With the openhole packer system, SandRidge uses dendritic stimulation, which involves cycling the pump to create additional fracture networks near the wellbore. This included a 10-stage stimulation with a 90-degree ESP installation. The cost for drilling and completing the well was $2.93 million. The 180-day cumulative production was 102,600 boe.

“The dendritic design is the one we’re physically employing at the present time. It is the result of cyclical pumping during each individual stage. What this means is that we’re actually contacting more surface area, which is beneficial to the performance of a well,” he emphasized. “What we’re doing right now has been cost-neutral relative to stimulation costs from what we did in the past.”

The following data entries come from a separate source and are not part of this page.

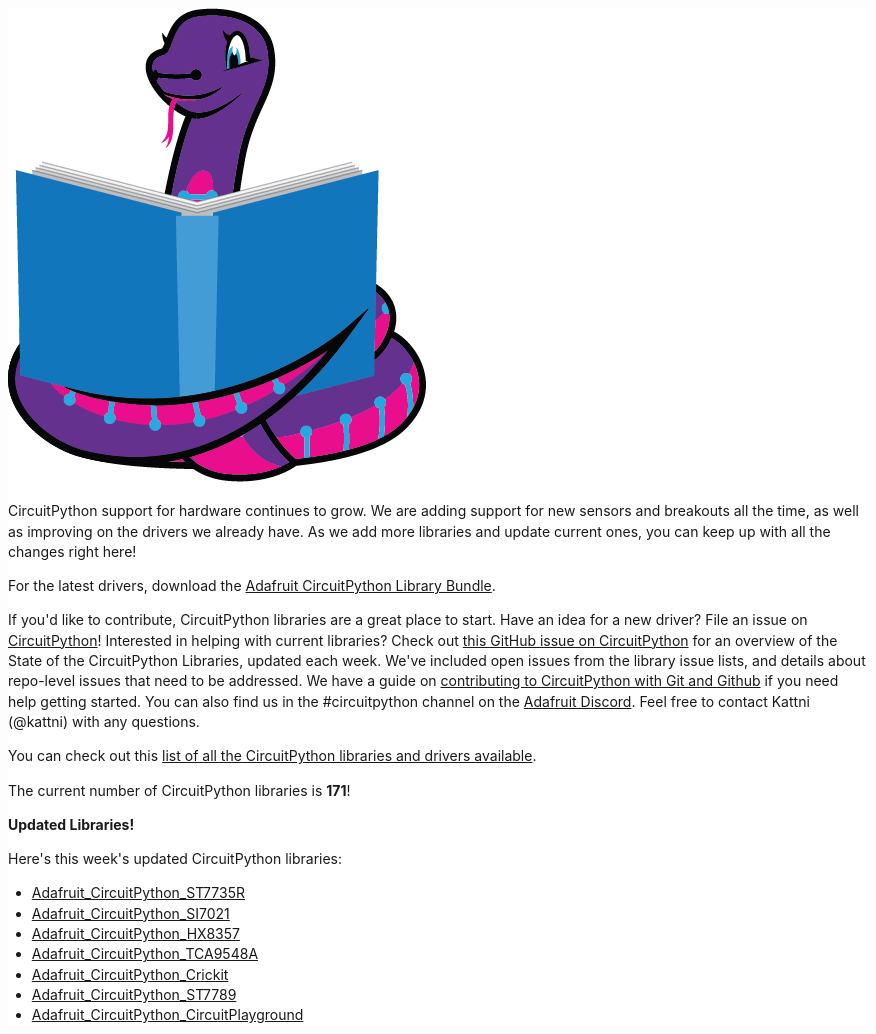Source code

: [![CircuitPython Libraries](../assets/08132019/81319blinka.png)](https://github.com/adafruit/Adafruit_CircuitPython_Bundle/releases/latest)

CircuitPython support for hardware continues to grow. We are adding support for new sensors and breakouts all the time, as well as improving on the drivers we already have. As we add more libraries and update current ones, you can keep up with all the changes right here!

For the latest drivers, download the [Adafruit CircuitPython Library Bundle](https://github.com/adafruit/Adafruit_CircuitPython_Bundle/releases/latest).

If you'd like to contribute, CircuitPython libraries are a great place to start. Have an idea for a new driver? File an issue on [CircuitPython](https://github.com/adafruit/circuitpython/issues)! Interested in helping with current libraries? Check out [this GitHub issue on CircuitPython](https://github.com/adafruit/circuitpython/issues/1246) for an overview of the State of the CircuitPython Libraries, updated each week. We've included open issues from the library issue lists, and details about repo-level issues that need to be addressed. We have a guide on [contributing to CircuitPython with Git and Github](https://learn.adafruit.com/contribute-to-circuitpython-with-git-and-github) if you need help getting started. You can also find us in the #circuitpython channel on the [Adafruit Discord](https://adafru.it/discord). Feel free to contact Kattni (@kattni) with any questions.

You can check out this [list of all the CircuitPython libraries and drivers available](https://github.com/adafruit/Adafruit_CircuitPython_Bundle/blob/master/circuitpython_library_list.md). 

The current number of CircuitPython libraries is **171**!

**Updated Libraries!**

Here's this week's updated CircuitPython libraries:

 * [Adafruit_CircuitPython_ST7735R](https://github.com/adafruit/Adafruit_CircuitPython_ST7735R)
 * [Adafruit_CircuitPython_SI7021](https://github.com/adafruit/Adafruit_CircuitPython_SI7021)
 * [Adafruit_CircuitPython_HX8357](https://github.com/adafruit/Adafruit_CircuitPython_HX8357)
 * [Adafruit_CircuitPython_TCA9548A](https://github.com/adafruit/Adafruit_CircuitPython_TCA9548A)
 * [Adafruit_CircuitPython_Crickit](https://github.com/adafruit/Adafruit_CircuitPython_Crickit)
 * [Adafruit_CircuitPython_ST7789](https://github.com/adafruit/Adafruit_CircuitPython_ST7789)
 * [Adafruit_CircuitPython_CircuitPlayground](https://github.com/adafruit/Adafruit_CircuitPython_CircuitPlayground)
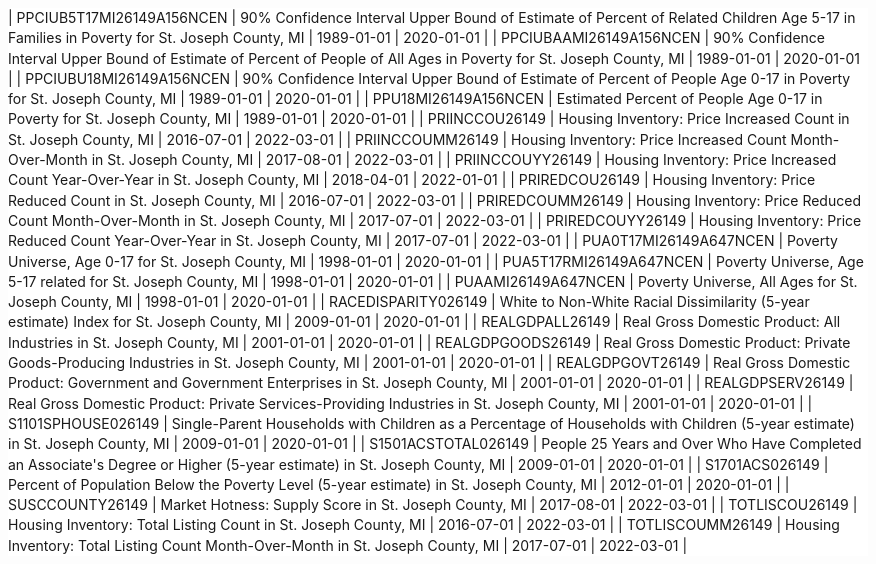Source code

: | PPCIUB5T17MI26149A156NCEN | 90% Confidence Interval Upper Bound of Estimate of Percent of Related Children Age 5-17 in Families in Poverty for St. Joseph County, MI                                       | 1989-01-01          | 2020-01-01        |
| PPCIUBAAMI26149A156NCEN   | 90% Confidence Interval Upper Bound of Estimate of Percent of People of All Ages in Poverty for St. Joseph County, MI                                                          | 1989-01-01          | 2020-01-01        |
| PPCIUBU18MI26149A156NCEN  | 90% Confidence Interval Upper Bound of Estimate of Percent of People Age 0-17 in Poverty for St. Joseph County, MI                                                             | 1989-01-01          | 2020-01-01        |
| PPU18MI26149A156NCEN      | Estimated Percent of People Age 0-17 in Poverty for St. Joseph County, MI                                                                                                      | 1989-01-01          | 2020-01-01        |
| PRIINCCOU26149            | Housing Inventory: Price Increased Count in St. Joseph County, MI                                                                                                              | 2016-07-01          | 2022-03-01        |
| PRIINCCOUMM26149          | Housing Inventory: Price Increased Count Month-Over-Month in St. Joseph County, MI                                                                                             | 2017-08-01          | 2022-03-01        |
| PRIINCCOUYY26149          | Housing Inventory: Price Increased Count Year-Over-Year in St. Joseph County, MI                                                                                               | 2018-04-01          | 2022-01-01        |
| PRIREDCOU26149            | Housing Inventory: Price Reduced Count in St. Joseph County, MI                                                                                                                | 2016-07-01          | 2022-03-01        |
| PRIREDCOUMM26149          | Housing Inventory: Price Reduced Count Month-Over-Month in St. Joseph County, MI                                                                                               | 2017-07-01          | 2022-03-01        |
| PRIREDCOUYY26149          | Housing Inventory: Price Reduced Count Year-Over-Year in St. Joseph County, MI                                                                                                 | 2017-07-01          | 2022-03-01        |
| PUA0T17MI26149A647NCEN    | Poverty Universe, Age 0-17 for St. Joseph County, MI                                                                                                                           | 1998-01-01          | 2020-01-01        |
| PUA5T17RMI26149A647NCEN   | Poverty Universe, Age 5-17 related for St. Joseph County, MI                                                                                                                   | 1998-01-01          | 2020-01-01        |
| PUAAMI26149A647NCEN       | Poverty Universe, All Ages for St. Joseph County, MI                                                                                                                           | 1998-01-01          | 2020-01-01        |
| RACEDISPARITY026149       | White to Non-White Racial Dissimilarity (5-year estimate) Index for St. Joseph County, MI                                                                                      | 2009-01-01          | 2020-01-01        |
| REALGDPALL26149           | Real Gross Domestic Product: All Industries in St. Joseph County, MI                                                                                                           | 2001-01-01          | 2020-01-01        |
| REALGDPGOODS26149         | Real Gross Domestic Product: Private Goods-Producing Industries in St. Joseph County, MI                                                                                       | 2001-01-01          | 2020-01-01        |
| REALGDPGOVT26149          | Real Gross Domestic Product: Government and Government Enterprises in St. Joseph County, MI                                                                                    | 2001-01-01          | 2020-01-01        |
| REALGDPSERV26149          | Real Gross Domestic Product: Private Services-Providing Industries in St. Joseph County, MI                                                                                    | 2001-01-01          | 2020-01-01        |
| S1101SPHOUSE026149        | Single-Parent Households with Children as a Percentage of Households with Children (5-year estimate) in St. Joseph County, MI                                                  | 2009-01-01          | 2020-01-01        |
| S1501ACSTOTAL026149       | People 25 Years and Over Who Have Completed an Associate's Degree or Higher (5-year estimate) in St. Joseph County, MI                                                         | 2009-01-01          | 2020-01-01        |
| S1701ACS026149            | Percent of Population Below the Poverty Level (5-year estimate) in St. Joseph County, MI                                                                                       | 2012-01-01          | 2020-01-01        |
| SUSCCOUNTY26149           | Market Hotness: Supply Score in St. Joseph County, MI                                                                                                                          | 2017-08-01          | 2022-03-01        |
| TOTLISCOU26149            | Housing Inventory: Total Listing Count in St. Joseph County, MI                                                                                                                | 2016-07-01          | 2022-03-01        |
| TOTLISCOUMM26149          | Housing Inventory: Total Listing Count Month-Over-Month in St. Joseph County, MI                                                                                               | 2017-07-01          | 2022-03-01        |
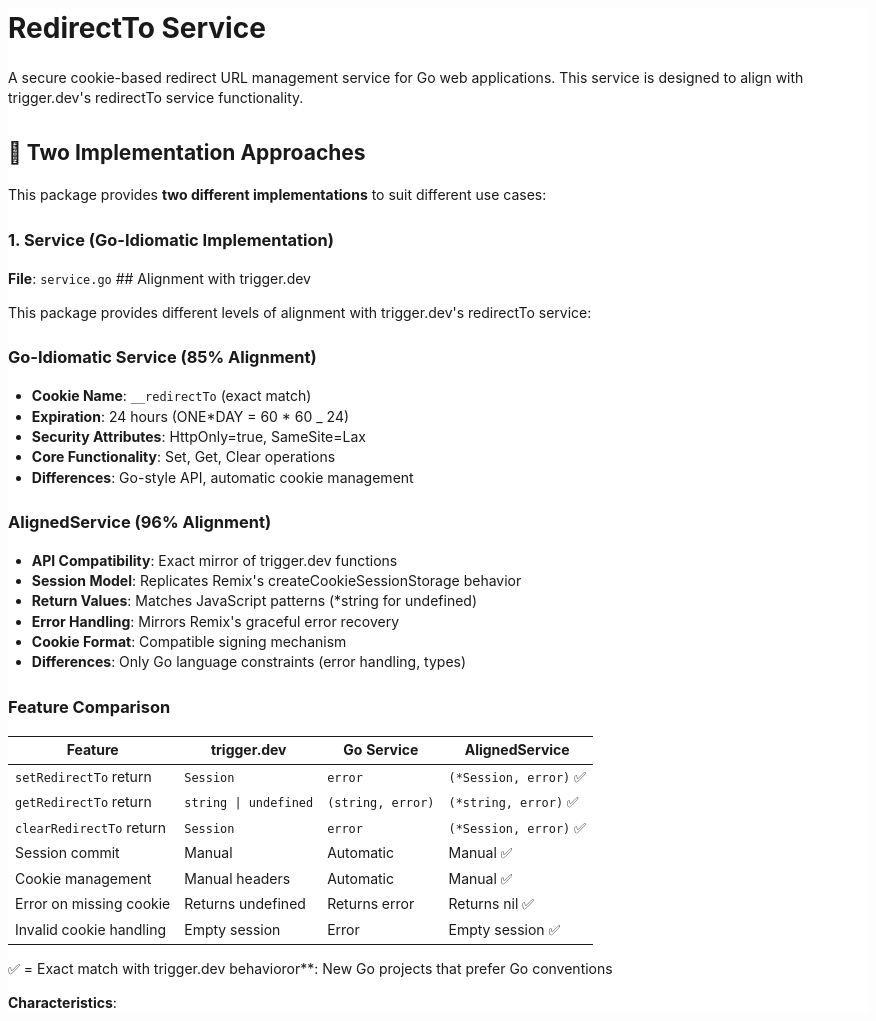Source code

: # RedirectTo Service

A secure cookie-based redirect URL management service for Go web applications. This service is designed to align with trigger.dev's redirectTo service functionality.

## 🚀 Two Implementation Approaches

This package provides **two different implementations** to suit different use cases:

### 1. **Service** (Go-Idiomatic Implementation)

**File**: `service.go` ## Alignment with trigger.dev

This package provides different levels of alignment with trigger.dev's redirectTo service:

### Go-Idiomatic Service (85% Alignment)

- **Cookie Name**: `__redirectTo` (exact match)
- **Expiration**: 24 hours (ONE*DAY = 60 * 60 \_ 24)
- **Security Attributes**: HttpOnly=true, SameSite=Lax
- **Core Functionality**: Set, Get, Clear operations
- **Differences**: Go-style API, automatic cookie management

### AlignedService (96% Alignment)

- **API Compatibility**: Exact mirror of trigger.dev functions
- **Session Model**: Replicates Remix's createCookieSessionStorage behavior
- **Return Values**: Matches JavaScript patterns (\*string for undefined)
- **Error Handling**: Mirrors Remix's graceful error recovery
- **Cookie Format**: Compatible signing mechanism
- **Differences**: Only Go language constraints (error handling, types)

### Feature Comparison

| Feature                  | trigger.dev           | Go Service        | AlignedService         |
| ------------------------ | --------------------- | ----------------- | ---------------------- |
| `setRedirectTo` return   | `Session`             | `error`           | `(*Session, error)` ✅ |
| `getRedirectTo` return   | `string \| undefined` | `(string, error)` | `(*string, error)` ✅  |
| `clearRedirectTo` return | `Session`             | `error`           | `(*Session, error)` ✅ |
| Session commit           | Manual                | Automatic         | Manual ✅              |
| Cookie management        | Manual headers        | Automatic         | Manual ✅              |
| Error on missing cookie  | Returns undefined     | Returns error     | Returns nil ✅         |
| Invalid cookie handling  | Empty session         | Error             | Empty session ✅       |

✅ = Exact match with trigger.dev behavioror\*\*: New Go projects that prefer Go conventions

**Characteristics**:
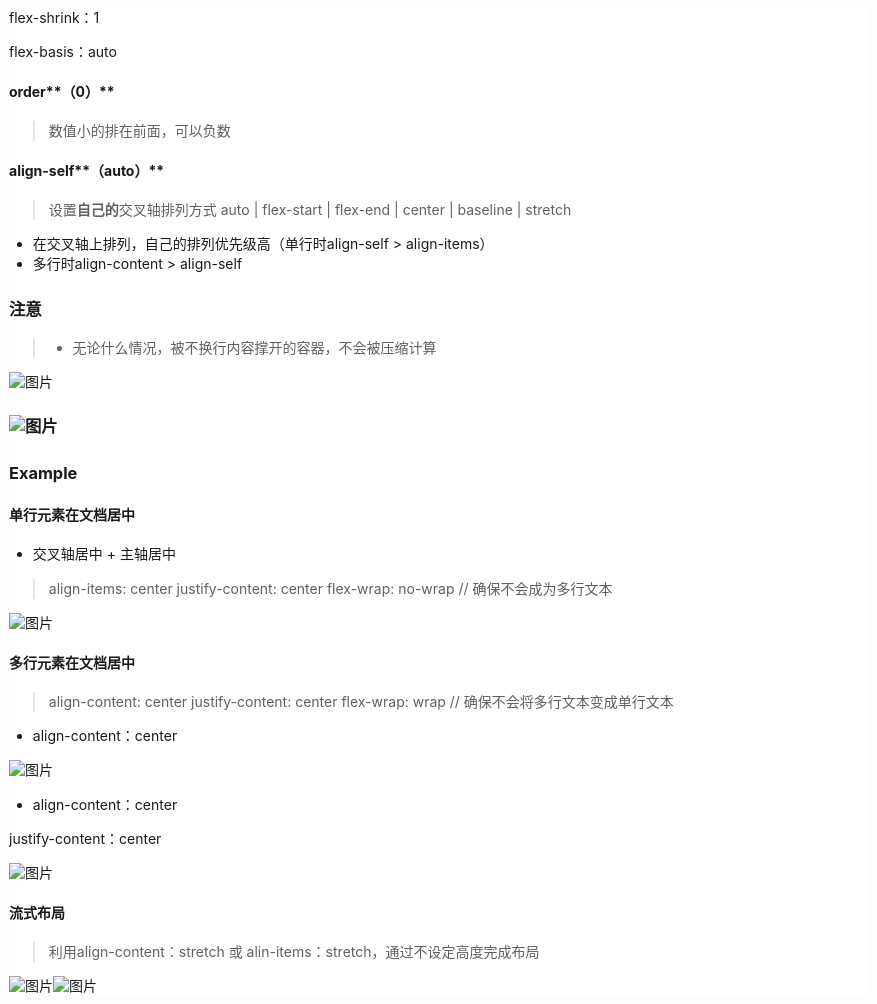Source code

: flex-shrink：1

flex-basis：auto

#### order**（**0**）**

>数值小的排在前面，可以负数
#### align-self**（**auto**）**

>设置**自己的**交叉轴排列方式
>auto | flex-start | flex-end | center | baseline | stretch
* 在交叉轴上排列，自己的排列优先级高（单行时align-self > align-items）
* 多行时align-content > align-self
### 注意

>- 无论什么情况，被不换行内容撑开的容器，不会被压缩计算

![图片](https://uploader.shimo.im/f/xgH1aclgwtKTkChl.png!thumbnail?fileGuid=9QTKdXDv8RQKrcRP)

### ![图片](https://uploader.shimo.im/f/5pezdujPbd6zB7Tw.png!thumbnail?fileGuid=9QTKdXDv8RQKrcRP)

### Example

#### 单行元素在文档居中

* 交叉轴居中 + 主轴居中
>align-items: center
>justify-content: center
>flex-wrap: no-wrap // 确保不会成为多行文本

![图片](https://uploader.shimo.im/f/LXAF3ncFCL3GMzmN.png!thumbnail?fileGuid=9QTKdXDv8RQKrcRP)

#### 多行元素在文档居中

>align-content: center
>justify-content: center
>flex-wrap: wrap // 确保不会将多行文本变成单行文本
* align-content：center

![图片](https://uploader.shimo.im/f/gOKTetUsLL9ISIxv.png!thumbnail?fileGuid=9QTKdXDv8RQKrcRP)

* align-content：center

justify-content：center

![图片](https://uploader.shimo.im/f/91lcIZqTtdVetqUF.png!thumbnail?fileGuid=9QTKdXDv8RQKrcRP)

#### 流式布局

>利用align-content：stretch 或 alin-items：stretch，通过不设定高度完成布局

![图片](https://uploader.shimo.im/f/N8K4UpJPcxtpJk9d.png!thumbnail?fileGuid=9QTKdXDv8RQKrcRP)![图片](https://uploader.shimo.im/f/XwymjPNUnWAZkPfe.png!thumbnail?fileGuid=9QTKdXDv8RQKrcRP)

To date, the company has completed 19 wells with the new design. “We’re seeing a conservative uplift in EUR of about 15% relative to the offset planar design wells,” he added. “With the 180-day performance, there has been a 68% performance gain with the dendritic design.”

The second system being used by SandRidge involves a chemical packer, which is a temporary gel system for hydraulic isolation, and a sleeve-tool system. This design allows the company to access the wellbore through the liner that is being run. It is a sleeve and plug-and-perf combination that is extremely fast. This system saves about $60,000 per well and takes less than two days to stimulate vs. an original design of six days, Reyna explained.

“I am very excited about the chemical-packer and sleeve-tool system. We believe this can really be a game-changer under the correct applications. A well savings of $250,000 can be expected and projected with this system. It uses polymer gel instead of permanent cement. It also uses a fully retractable liner,” he said.

“I was part of a program in the Permian Basin in 2012 that successfully implemented this in a similar carbonate reservoir, type and fracture. We performed 36 jobs, and all were mechanically and operationally successful. It has already been employed in a well in Oklahoma with operational, mechanical and economical success,” he continued.

“Our stretch goal is to get to $2.3 million per well. One of the things we’re excited about moving forward is to continue to drive costs down. These design changes are going to supplement our efforts with multilateral development plans,” Reyna emphasized.